**Görev 1:** Sinema ve sansür konulu metne göre Yusuf Atılgan, sinemadan çıkmış insanı anlatan cümlelere hangi romanında yer verir?
**Görev 2:** Sinema ve sansür konulu metin, sinemanın sansürle yakından ilişkili olmasının nedenini nasıl açıklıyor? Bir ile üç cümle arasında yanıtlayınız.
**Görev 3:** Sinema ve sansür konulu metni kaldığı yerden sürdürünüz.

**Kaynak:**
▽

Seçil TOPRAK
sectoprak@gmail.com
Yusuf Atılgan çok değerli romanı Aylak Adam’da akıllara kazınan şu cümleleri kurar sinemada film izlemiş insanlar için: “Çağımızda geçmiş yüzyılların bilmediği, kısa ömürlü bir yaratık yaşıyor. Sinemadan çıkmış insan. Gördüğü film ona bir şeyler yapmış. Salt çıkarını düşünen kişi değil. İnsanlarla barışık. Onun büyük işler yapacağı umulur. Ama beş-on dakikada ölüyor. Sokak sinemadan çıkmayanlarla dolu; asık yüzleri, kayıtsızlıkları, sinsi yürüyüşleriyle onu aralarına alıyorlar, eritiyorlar.” Evet, bir sanat olarak sinema ve onun meyvesi film, ortaya çıktığı ilk günden beridir ilgiyle takip ediliyor ve kitleler üzerinde büyük etki yaratıyor. Bundan dolayı olsa gerek ki sinema sansüre hiç de yabancı bir sanat değil.
Aslında hep tartışılagelmiş konulardan biri sinemanın ait olduğu yerle de alakalıdır. Sinema bir sanat mıdır, sinema kendinden önceki sanat dallarının üzerine kendini yaslamış da onlardan beslenerek adeta kendini mi yaratmıştır zaman içinde? Ne olursa olsun, onu “yedinci sanat” ifadesiyle hem ötekileştirerek hem de ona ayrı bir mevki vererek sinemaya belki de bir yüceltmeyle baksak da ondan vazgeçemeyeceğimiz bir gerçek. Peki, sinemanın bir kaçış mekanizması haline dönüştürülmesi ne kadar doğrudur? Yukarıda sinemanın sansürle çok yakinen ilişki içinde olduğundan bahsetmiştik. Çünkü sinemanın kitleler üzerindeki etkisi diğer sanat dallarından daha fazla. Bunun nedeni pek tabii ki eserin büyük kitlelere aynı anda ulaşması ve görüntüye dayanması... Sinemanın bu gücünü görenlerin hemen eğlence yönüne sarılmaları ve “insanları eğlendirme, onlara iyi vakit geçirtme, yaşadıkları dünyadan koparma” gibi misyonları ön plana çıkarmaları pek de masum bir çaba değil. Ne de olsa düşünen, yargılayan, soran bireyler yerine; ortak kanılarla düşünen, bir sürü mantığıyla hareket eden insanları kontrol etmek daha kolaydır.

△

**Sağlanan Malzeme:**
▽

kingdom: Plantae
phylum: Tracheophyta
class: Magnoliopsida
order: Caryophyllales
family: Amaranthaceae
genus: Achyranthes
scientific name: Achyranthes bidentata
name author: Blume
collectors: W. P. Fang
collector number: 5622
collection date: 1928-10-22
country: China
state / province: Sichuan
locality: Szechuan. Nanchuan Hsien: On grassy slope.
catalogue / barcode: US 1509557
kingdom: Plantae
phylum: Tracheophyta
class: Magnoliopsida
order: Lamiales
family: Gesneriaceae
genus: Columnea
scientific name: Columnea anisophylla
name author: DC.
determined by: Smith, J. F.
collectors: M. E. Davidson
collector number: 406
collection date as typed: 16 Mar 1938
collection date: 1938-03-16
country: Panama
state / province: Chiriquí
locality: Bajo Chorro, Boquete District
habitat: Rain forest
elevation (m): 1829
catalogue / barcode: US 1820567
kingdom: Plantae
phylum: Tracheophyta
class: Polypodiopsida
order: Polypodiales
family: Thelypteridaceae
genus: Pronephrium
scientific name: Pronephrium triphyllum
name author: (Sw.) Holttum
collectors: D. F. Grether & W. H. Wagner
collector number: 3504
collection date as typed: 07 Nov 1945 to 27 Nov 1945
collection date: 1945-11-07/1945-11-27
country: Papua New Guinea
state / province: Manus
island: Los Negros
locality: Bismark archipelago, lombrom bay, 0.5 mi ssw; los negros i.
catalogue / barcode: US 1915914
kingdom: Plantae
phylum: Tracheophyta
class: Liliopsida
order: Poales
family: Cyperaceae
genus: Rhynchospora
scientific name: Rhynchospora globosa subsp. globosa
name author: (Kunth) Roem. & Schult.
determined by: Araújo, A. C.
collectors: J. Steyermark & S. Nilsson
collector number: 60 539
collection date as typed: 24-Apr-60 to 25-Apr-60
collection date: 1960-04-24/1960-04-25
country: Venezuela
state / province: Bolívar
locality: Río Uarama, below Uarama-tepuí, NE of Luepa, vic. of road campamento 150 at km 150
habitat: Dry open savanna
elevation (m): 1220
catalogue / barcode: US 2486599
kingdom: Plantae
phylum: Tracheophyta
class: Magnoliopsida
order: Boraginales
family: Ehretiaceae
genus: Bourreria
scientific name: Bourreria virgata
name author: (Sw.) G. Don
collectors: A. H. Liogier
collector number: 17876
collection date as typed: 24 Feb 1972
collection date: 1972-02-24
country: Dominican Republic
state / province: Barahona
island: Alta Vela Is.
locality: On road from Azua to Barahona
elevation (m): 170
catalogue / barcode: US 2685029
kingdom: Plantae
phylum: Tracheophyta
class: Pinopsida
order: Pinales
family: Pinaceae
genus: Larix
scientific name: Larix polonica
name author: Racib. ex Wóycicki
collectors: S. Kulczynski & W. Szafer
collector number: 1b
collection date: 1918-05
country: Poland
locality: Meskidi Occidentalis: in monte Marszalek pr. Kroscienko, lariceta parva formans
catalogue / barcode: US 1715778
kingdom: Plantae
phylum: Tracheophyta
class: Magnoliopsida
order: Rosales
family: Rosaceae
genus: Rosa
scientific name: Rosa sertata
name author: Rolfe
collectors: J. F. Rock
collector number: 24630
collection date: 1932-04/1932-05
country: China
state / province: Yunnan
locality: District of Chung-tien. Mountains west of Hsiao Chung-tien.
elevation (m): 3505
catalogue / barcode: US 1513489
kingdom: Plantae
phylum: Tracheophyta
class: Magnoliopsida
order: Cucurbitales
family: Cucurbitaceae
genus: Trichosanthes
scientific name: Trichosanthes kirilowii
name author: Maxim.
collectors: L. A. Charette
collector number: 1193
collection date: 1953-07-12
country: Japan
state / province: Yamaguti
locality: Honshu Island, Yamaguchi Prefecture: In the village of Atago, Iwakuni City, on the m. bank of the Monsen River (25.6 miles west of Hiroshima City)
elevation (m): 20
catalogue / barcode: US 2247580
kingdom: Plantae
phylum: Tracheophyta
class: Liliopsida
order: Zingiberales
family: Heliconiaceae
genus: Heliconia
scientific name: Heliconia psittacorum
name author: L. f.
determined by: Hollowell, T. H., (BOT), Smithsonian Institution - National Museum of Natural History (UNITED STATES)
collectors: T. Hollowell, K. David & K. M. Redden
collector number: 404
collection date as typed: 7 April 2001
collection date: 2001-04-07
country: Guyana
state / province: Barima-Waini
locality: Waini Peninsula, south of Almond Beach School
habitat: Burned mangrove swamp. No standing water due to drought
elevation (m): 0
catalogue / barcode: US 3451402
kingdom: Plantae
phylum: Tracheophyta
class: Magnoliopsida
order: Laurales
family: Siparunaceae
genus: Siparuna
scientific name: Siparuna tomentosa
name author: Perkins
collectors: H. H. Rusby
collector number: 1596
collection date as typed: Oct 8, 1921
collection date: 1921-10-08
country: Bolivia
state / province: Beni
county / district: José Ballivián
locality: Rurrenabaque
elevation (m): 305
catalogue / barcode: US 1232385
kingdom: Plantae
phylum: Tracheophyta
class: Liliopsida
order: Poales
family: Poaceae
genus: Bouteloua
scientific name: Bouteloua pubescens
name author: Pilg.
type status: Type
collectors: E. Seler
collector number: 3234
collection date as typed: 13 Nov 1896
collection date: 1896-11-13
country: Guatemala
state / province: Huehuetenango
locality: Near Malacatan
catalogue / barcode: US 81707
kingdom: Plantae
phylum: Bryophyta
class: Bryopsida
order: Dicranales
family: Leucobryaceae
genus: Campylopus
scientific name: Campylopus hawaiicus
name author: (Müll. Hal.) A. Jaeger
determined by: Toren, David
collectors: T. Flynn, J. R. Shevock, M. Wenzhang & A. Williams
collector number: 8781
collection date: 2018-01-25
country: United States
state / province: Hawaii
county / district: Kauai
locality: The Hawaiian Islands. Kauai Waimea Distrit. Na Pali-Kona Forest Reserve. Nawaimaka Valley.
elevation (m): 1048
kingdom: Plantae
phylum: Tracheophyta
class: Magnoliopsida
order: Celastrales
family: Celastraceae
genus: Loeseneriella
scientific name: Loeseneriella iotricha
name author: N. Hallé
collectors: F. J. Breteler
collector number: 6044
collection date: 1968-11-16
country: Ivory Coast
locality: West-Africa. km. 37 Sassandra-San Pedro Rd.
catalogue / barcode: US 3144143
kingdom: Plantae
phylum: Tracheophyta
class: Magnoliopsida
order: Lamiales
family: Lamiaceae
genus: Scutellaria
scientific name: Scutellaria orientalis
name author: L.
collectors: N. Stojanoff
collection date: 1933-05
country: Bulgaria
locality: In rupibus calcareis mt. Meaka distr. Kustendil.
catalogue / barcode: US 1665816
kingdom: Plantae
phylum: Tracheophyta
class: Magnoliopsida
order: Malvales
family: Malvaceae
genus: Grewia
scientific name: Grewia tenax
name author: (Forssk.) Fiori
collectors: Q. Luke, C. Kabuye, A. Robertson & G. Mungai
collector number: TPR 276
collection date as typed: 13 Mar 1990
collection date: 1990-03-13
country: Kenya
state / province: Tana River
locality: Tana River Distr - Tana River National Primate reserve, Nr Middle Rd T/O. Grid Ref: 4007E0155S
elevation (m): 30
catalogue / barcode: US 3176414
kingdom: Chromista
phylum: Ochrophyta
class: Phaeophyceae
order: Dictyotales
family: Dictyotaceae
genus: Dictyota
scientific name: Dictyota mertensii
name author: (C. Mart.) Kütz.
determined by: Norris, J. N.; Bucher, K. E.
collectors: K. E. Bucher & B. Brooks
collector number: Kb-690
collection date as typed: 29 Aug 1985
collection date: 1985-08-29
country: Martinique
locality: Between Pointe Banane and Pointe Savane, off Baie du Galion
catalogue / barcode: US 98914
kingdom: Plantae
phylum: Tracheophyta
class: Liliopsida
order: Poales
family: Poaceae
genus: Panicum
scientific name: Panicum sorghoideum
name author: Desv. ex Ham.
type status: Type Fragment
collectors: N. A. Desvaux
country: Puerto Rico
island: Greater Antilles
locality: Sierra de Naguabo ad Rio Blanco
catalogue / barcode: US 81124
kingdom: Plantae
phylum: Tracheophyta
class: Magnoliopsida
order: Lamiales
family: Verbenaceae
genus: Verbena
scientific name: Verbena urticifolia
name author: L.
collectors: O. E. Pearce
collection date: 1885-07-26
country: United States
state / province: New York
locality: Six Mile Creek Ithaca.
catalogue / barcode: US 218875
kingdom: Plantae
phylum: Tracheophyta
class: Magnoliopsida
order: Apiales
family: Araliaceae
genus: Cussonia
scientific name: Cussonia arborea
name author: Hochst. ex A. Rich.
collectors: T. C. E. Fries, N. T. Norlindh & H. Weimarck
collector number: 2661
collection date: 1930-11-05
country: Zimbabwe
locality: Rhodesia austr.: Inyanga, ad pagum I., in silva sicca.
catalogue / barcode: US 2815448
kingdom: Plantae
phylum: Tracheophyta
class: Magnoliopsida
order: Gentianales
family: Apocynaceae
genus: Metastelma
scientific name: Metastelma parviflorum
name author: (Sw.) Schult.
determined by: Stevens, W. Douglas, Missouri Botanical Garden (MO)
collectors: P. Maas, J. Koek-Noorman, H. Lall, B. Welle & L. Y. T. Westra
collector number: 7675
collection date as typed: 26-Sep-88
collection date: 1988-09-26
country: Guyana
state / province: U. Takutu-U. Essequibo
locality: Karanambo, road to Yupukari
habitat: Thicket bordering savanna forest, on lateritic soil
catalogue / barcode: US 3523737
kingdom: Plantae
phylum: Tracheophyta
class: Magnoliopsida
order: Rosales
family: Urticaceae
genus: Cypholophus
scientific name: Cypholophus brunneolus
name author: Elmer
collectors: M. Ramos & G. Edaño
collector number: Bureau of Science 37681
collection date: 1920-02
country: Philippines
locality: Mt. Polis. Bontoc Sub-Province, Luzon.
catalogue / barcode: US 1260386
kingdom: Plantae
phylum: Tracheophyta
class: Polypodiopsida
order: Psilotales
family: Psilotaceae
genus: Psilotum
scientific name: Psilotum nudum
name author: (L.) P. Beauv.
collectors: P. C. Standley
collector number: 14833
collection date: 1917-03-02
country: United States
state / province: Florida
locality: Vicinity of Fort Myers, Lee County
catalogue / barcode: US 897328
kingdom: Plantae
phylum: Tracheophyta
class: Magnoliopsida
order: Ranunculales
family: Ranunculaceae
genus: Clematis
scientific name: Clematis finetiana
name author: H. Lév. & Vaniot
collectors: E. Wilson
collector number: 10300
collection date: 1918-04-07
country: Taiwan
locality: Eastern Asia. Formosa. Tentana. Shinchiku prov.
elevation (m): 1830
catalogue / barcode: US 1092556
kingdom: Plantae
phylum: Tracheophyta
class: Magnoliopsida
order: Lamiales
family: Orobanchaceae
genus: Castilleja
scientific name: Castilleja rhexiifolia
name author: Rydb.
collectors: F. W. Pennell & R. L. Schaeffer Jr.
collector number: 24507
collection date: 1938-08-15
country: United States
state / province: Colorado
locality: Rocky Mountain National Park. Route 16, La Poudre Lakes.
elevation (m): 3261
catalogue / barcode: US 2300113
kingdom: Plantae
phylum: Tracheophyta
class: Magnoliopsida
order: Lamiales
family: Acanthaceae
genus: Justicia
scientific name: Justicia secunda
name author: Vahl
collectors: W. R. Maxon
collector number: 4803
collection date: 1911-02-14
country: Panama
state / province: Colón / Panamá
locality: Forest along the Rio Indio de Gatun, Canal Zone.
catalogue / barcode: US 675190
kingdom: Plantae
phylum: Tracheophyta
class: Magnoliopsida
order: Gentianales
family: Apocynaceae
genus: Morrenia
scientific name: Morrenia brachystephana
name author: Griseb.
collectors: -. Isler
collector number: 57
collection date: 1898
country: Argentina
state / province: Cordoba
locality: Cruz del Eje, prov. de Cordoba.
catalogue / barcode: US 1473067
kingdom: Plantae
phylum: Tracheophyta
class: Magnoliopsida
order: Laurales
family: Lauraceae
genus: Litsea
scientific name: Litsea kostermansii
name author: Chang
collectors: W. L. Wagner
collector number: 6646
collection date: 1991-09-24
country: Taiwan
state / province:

△

**Görev Yanıtı 1:** Aylak Adam'da.

**Görev Yanıtı 2:** Metne göre sinema, kitleler üzerinde diğer sanat dallarından daha fazla etki yarattığı için sansürle yakından ilişkilidir. Bu etkinin nedeni, eserin büyük kitlelere aynı anda ulaşması ve görüntüye dayanmasıdır.

**Görev Yanıtı 3:**
Franz Kafka’nın Şato adlı eserine odaklanan ve bir Kafka biyografisi olan 1991 yapımı Kafka filminde, (yönetmen, Steven Soderbergh) ünlü Kale’nin acımasız sahiplenicilerinden biri şöyle der: “Bir topluluğu kontrol etmek, bireyi kontrol etmekten kolaydır. Topluluğun ortak bir amacı vardır. Bireyin amacı ise her zaman için şaibelidir.” Bu yüzden bireyin düşünmesi, hareket olanakları kısıtlanmıştır; her dilediğini yapamaz, her şeyi ifade edemez. Zaten ifade edeceği pek bir şey de kalmamıştır elinde, beyninde. Sadece işe gider, sisteme hizmet eder, çarkın bir parçasıdır. Hani o Modern Zamanlar’ın ünlü çarkının... İşte insanları pasifize etmenin en kolay ve etkili yolu budur. Aynı şeyleri okutmak, izletmek, düşündür(me)mek! Toplumsal belleğimizin silinmesi ve her şeyi çabucak unutur hale gelmek günlük yaşantımızın vazgeçilmez bir yönü olmuştur.
Çok değil daha birkaç yıl önce, İstanbul’daki Emek sinemasının kapatılması üzerine yapılan protestoları bir düşünelim. Bu protestolar, birkaç sinemaseverin büyük perde sevdası değil, izleyiciyi giderek daha da tek tipleştiren bir sistemin dışavurumuydu. Bir halka haline gelen ve etrafımızı iyice çevreleyen “AVM sineması” diye adlandırdığımız büyük komplekslerin önümüze sunduğu filmlere de dikkat edelim tabii ki. “Halk bunu istiyor” mantığıyla (veya mantıksızlığıyla) üretilen filmler geniş dağıtım imkanı buldukça daha minimal ve “festival filmi” olarak adlandırılan filmlere yaşam imkanı tanımayan bir sistem oluştu. “Düşünme, kıpırdama, okuma, izleme” diyen bir sistem. “Düşüneceksen de bunu düşün, okuyacaksan bunu oku, izleyeceksen de bunu izle” diyen bir sistem. Sanatın, dönüştürücü kuvvetini hiçe sayan ve yaygınlaştırıcı yönünü öne çıkaran bir sistem.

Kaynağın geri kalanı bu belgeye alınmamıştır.